しかし、今の俺はそんなことつゆ知らず半分ほどパニックにおちいっていた。そこに追い打ちがかかる。
「ありかさん。一緒に入りましょう。」
ハミエルが、裸で洗面台にやって来たのだ。
「おい。ハミエルやばいよ。母さんとか父さん来たらどうするんだよ。」
「お父様、お母様なら先ほど2人で家を出られました。当分は帰ってこないそうです。手紙を机の上に置いていかれました。」
な、なんだと、うちの親は見ず知らずの女の子を家に住まわす許可を与えそのまま、家に出ただと!
「詩織ちゃんはお父様、お母様が家を出たあと倒れるかのごとく寝てしまいました。」
我が妹の事ながらなんと災難な、同情するが金はやらん。
そして、俺はこの後、結局ハミエルと一緒に風呂に入ってしまった。それも、女の子の格好のままでだ。
風呂上がりに なんでさーと正義の味方に憧れる様なため息をつきながら親が残したという手紙を読む。

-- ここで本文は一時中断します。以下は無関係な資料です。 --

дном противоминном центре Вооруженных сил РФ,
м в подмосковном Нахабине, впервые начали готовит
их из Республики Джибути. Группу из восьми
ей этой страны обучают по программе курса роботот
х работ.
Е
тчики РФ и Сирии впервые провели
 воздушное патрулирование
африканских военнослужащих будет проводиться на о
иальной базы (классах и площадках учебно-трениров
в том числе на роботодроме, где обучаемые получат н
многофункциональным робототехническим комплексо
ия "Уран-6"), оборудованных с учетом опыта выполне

『お母さんとお父さんは少しの間家を開けます。決して息子、娘そして新しい娘を捨てたわけではありません。
どのぐらいの期間、家を開けておくか分かりませんから。生活費は講座から下ろしてください。毎月ちゃんと振り込んでおきます。
家事のことは、みんなで分担してちょうだい。
P.S.避妊具は、お父さんの部屋の机の横にある棚の1番下の段です。
母より』
いよいよ。家の親は大丈夫なのだろうかと疑う俺であったのだ。
「今日1日でいろいろ起きすぎだろー!!あと、1日の出来事で4話も使ってんじゃねぇー!!」
何故か、俺は最後の言葉を必ず言わなければならない気がした。この言葉、一体なんの意味があったのだろう…。